Aaron Silverberg, senior vice president for TimePlay, said that Princess decided to get in on “Deal or No Deal” after seeing the success its parent company Carnival Corp. & plc had with the game on some of its other cruise lines, including Carnival Cruises.
“Then the pandemic hit and that put everything on a very long pause.” Silverberg said. “As we came out of the pause, that is when we started deploying on some of the Princess ships. They recently announced that they are happy with it and decided to roll it out fleet wide.”
The game operates much as it did when airing on different networks from 2005 to 2019.
In the televised version, a player chooses a briefcase at the start of the game that carries a cash prize of between one cent and $1 million. The player does not know what the cash prize is until the game concludes.
Over the course of the game, the contestant eliminates other cases from the game, periodically being presented with a “deal” from an unseen person called the banker to take a cash amount to quit the game.
Should the contestants refuse every deal, they open the case they selected at the outset and win the amount in the selected case.
The onboard version of the game allows a player to win up to $1,000. Guests in the audience who purchase a game card also work toward achieving eight matches to win up to $1,000 or a free cruise, according to Princess.
TimePlay licenses the game from Endemol Shine Group, the owner of the show, that is now known as Banijay, after being acquired by the Paris-based international content producer and distributor.
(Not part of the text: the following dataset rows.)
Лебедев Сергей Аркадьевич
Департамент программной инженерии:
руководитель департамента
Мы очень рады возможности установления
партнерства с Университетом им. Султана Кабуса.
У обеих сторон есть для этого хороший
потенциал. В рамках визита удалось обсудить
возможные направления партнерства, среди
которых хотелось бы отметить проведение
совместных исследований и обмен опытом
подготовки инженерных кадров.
The cruise line provides the employees needed to run the game, Saviss said in her email.
“The cruise director and our lucky gaming host, Fortuna Luck, host the show and we have six teammates supporting the show behind the scenes,” she said.
The show runs in the 980-seat Princess Theater, with TimePlay providing the technology needed for the game, which lasts about 45 minutes.
Saunders at CruiseCritic.com, said that the trend in the cruising now is to have different activities on board the ships.
“This may not appeal to everyone but there are certainly enough people that are like, ‘I am curious; if I find myself without something to do at 2 in the afternoon, I’ll go check this out,’” Saunders added.